Other days
100 YEARS AGO Feb. 23, 1920
■ The Little Rock School Savings Association, which was suspended during the war on account of the thrift campaigns, is being reorganized, and the plans for its re-establishment probably will be matured at a meeting of the directors March 3, at the School Board rooms, Eighth and Louisiana streets.
50 YEARS AGO Feb. 23, 1970
■ Arkansans are manning noisemakers, tape recorders and traps as they go through their yearly battle against the noisy, unsanitary, potentially crop-wrecking and just plain annoying blackbirds. The blackbirds — a category including the red wing blackbird, the common grackle, the brownheaded cowbird and, loosely, the starling — are native to Arkansas but others migrate from as far away as Canada down the Mississippi River Valley to Arkansas and surrounding states in the winter.
25 YEARS AGO Feb. 23, 1995
■ The Little Rock School Board on Wednesday began arduously slashing $9 million in employee pay and programs from next year’s budget but balked at cutting school nurses and preschool programs for 4-yearolds. “Cutting preschool programs will negatively impact elementary, middle schools, junior highs and high schools,” the board’s Linda Pondexter told administrators. “All the evidence shows that if children get a head start, they will do better in school,” Pondexter added. “Don’t cut their legs out from under them before they even start to walk. Some programs are sacred.” Earlier this month, Superintendent Henry Williams and his staff proposed a list of $5.8 million in cuts, including reduction of the number of 4-year-olds served in the free preschool program. The 720 children served at 20 elementary schools would be reduced to 180 at five schools.

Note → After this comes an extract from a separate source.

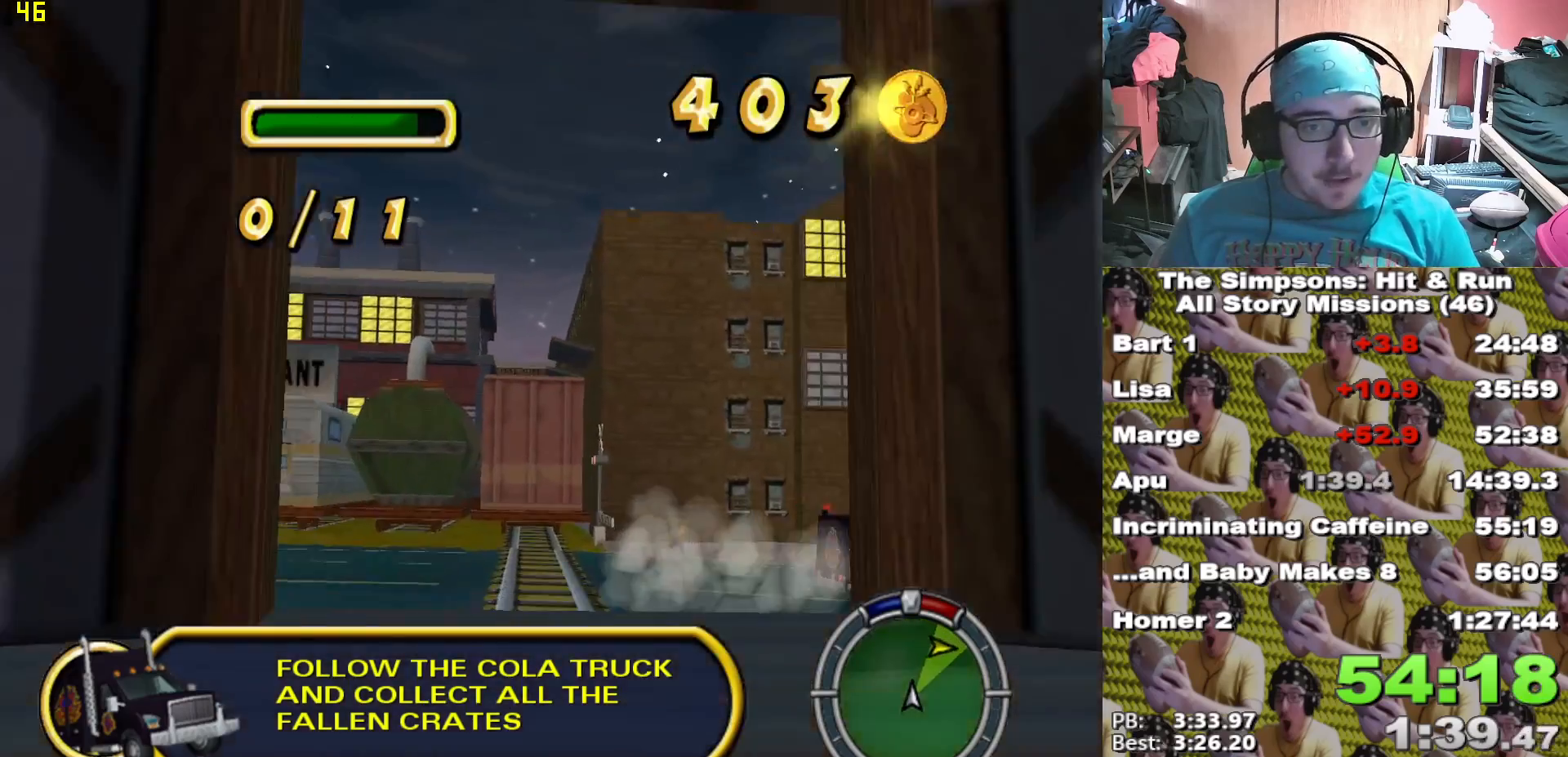
{"dt_ms": 1000, "buttons": ["X"], "left_stick": "right", "right_stick": "center"}
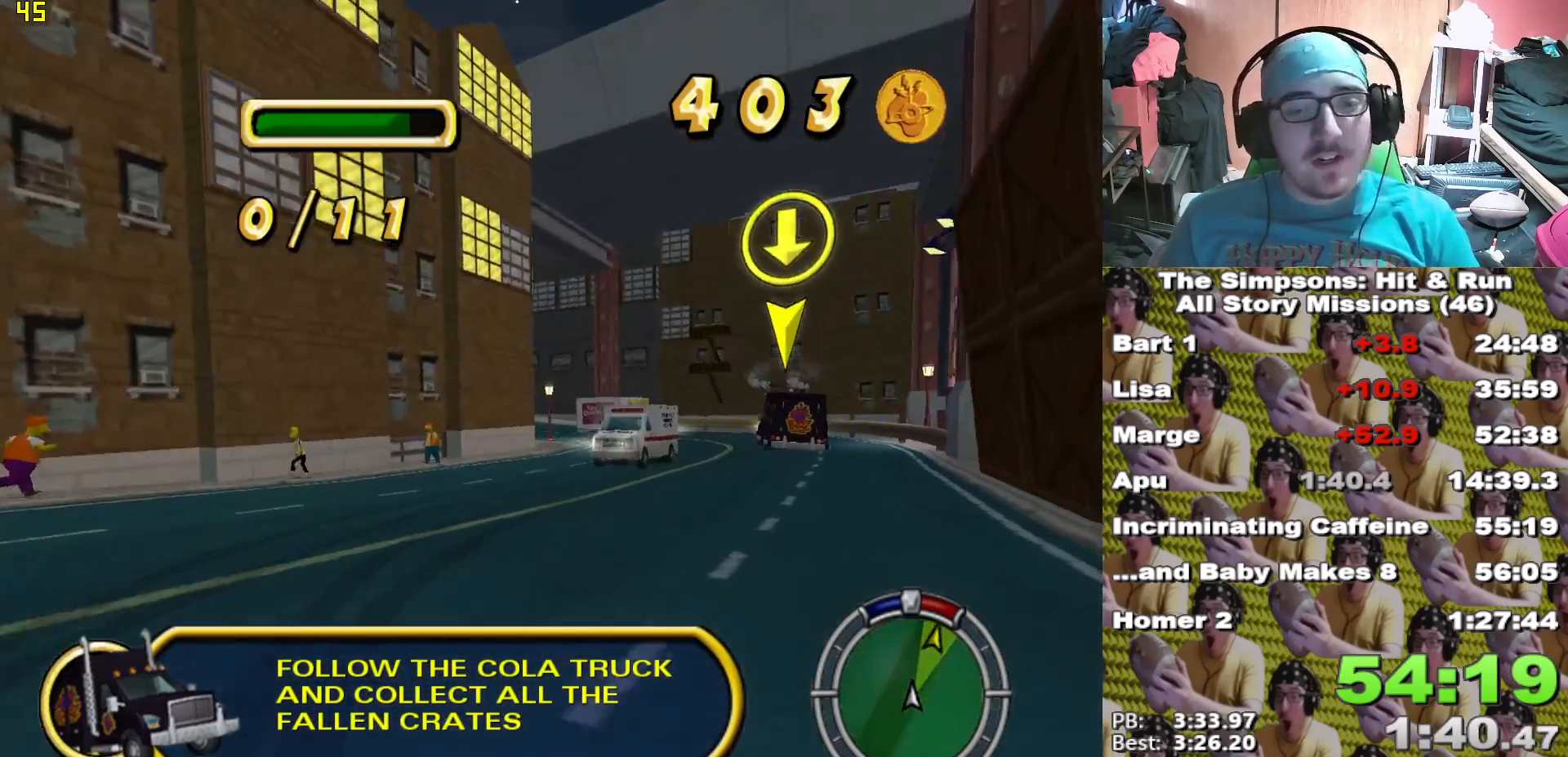
{"dt_ms": 500, "buttons": ["X"], "left_stick": "right", "right_stick": "center", "events": [[150, "left_stick", "center"], [400, "left_stick", "right"]]}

10 YEARS AGO Feb. 23, 2010
■ After more than 30 years of searching Crater of Diamonds State Park, diamond prospector Glenn Worthington recently dug up the largest diamond he’s ever found. Worthington registered the 2.13-carat, tea-colored diamond Thursday — his mother’s birthday. “Most of the diamonds from the park are lustrous. This one has sort of a matte finish, more of a dull finish,” Worthington said. “It’s unique.” He and his wife, Cindy, named the stone the “Brown Rice Diamond” because of the color and elongated shape. According to the park Web site, 22 other diamonds have been found this year. Worthington searches for diamonds in the park’s dirt fields most days of the year along with two other men, Bill and Dave Anderson. This particular diamond was found in a hole in the southern part of the diamond field affectionately named “The Pig Pen” because of how muddy it can get.